In other words, they are the beneficiaries of and conscious contributors to everyday white supremacy, the accepted norm.
Fighting back
We have much work to confront, disarm and defund the daily norm of state-sanctioned white supremacist violence. Look no further than the shockingly disproportionate incarceration of Indigenous and Black people in this country, the carding of well over 1 million racialized people by the Toronto police, an immigration system that remains riddled by racist bias, and the unleashing of the Canadian military, paramilitary RCMP and spy agencies like CSIS against Indigenous land and water defenders. But what alternatives exist for those threatened by street-level white supremacist violence, without resorting to repressive mechanisms like the terrorist entity listing process?
As always, it is the communities that are the target of such violence that are organizing to resist it, as seen, for example, in responses to anti-Asian racism during the pandemic, Black Lives Matter, anti-Indigenous racism, and repression against those without status. We can also look to history. There is rich documentation, and there are many remaining living witnesses, from the Black liberation struggles waged stateside, where similar questions arose in the context of whether state power could be used as a constraining force to limit or even neutralize groups like the KKK.

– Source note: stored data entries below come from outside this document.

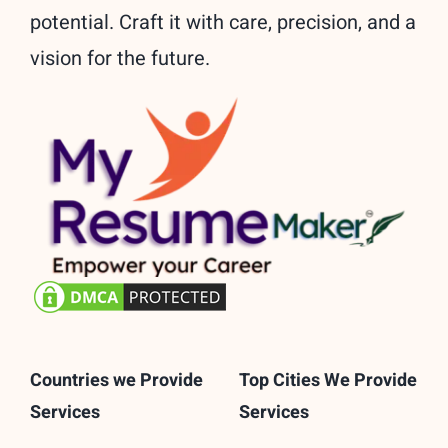
potential. Craft it with care, precision, and a
vision for the future.
Countries we Provide
Top Cities We Provide
Services
Services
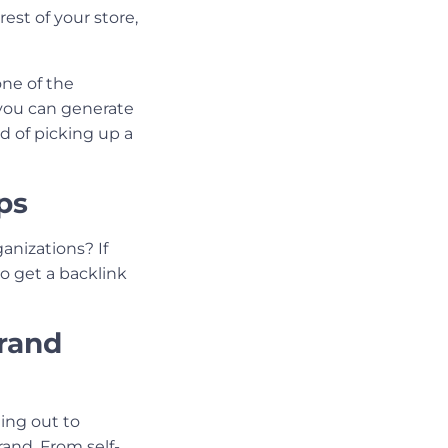
est of your store,
ne of the
 you can generate
od of picking up a
ps
anizations? If
o get a backlink
Brand
ing out to
and. From self-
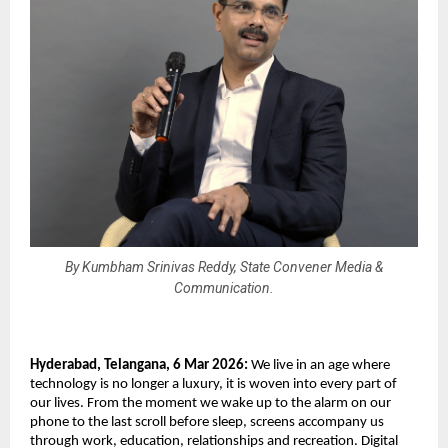
By Kumbham Srinivas Reddy, State Convener Media &
Communication.
Hyderabad, Telangana, 6 Mar 2026: 
We live in an age where 
technology is no longer a luxury, it is woven into every part of 
our lives. From the moment we wake up to the alarm on our 
phone to the last scroll before sleep, screens accompany us 
through work, education, relationships and recreation. Digital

In a context where targeted, racialized communities that traditionally bear the brunt of state terror at home suddenly see the government’s attention shift to the reprehensible violence of racist street thugs, it makes sense that there might be a sigh of relief that translates into “perhaps this will take some of the heat off of us.” But as Malcolm X famously declared:
“If you stick a knife in my back nine inches and pull it out six inches, there’s no progress. If you pull it all the way out that’s not progress. Progress is healing the wound that the blow made. And they haven’t even pulled the knife out much less heal the wound. They won’t even admit the knife is there.”
The knife of Canada’s anti-terrorism regime remains firmly stuck in the belly of many targeted communities. Part of removing that knife is abolishing the regime that put it there in the first place. For those of us with relative privilege, that remains a critical challenge: what are we willing to do to shield and support targets of white supremacist violence, whether that emerges from the gun-wielding police officers, the offices of Canada’s federal agencies, the gun barrels of RCMP sharpshooters exercising “lethal overwatch” at Wet’suwet’en, or the kid on the street putting on his first yellow vest and waving a very dangerous flag?
Matthew Behrens is a freelance writer and social justice advocate who co-ordinates the Homes not Bombs non-violent direct action network. He has worked closely with the targets of Canadian and U.S. “national security” profiling for many years.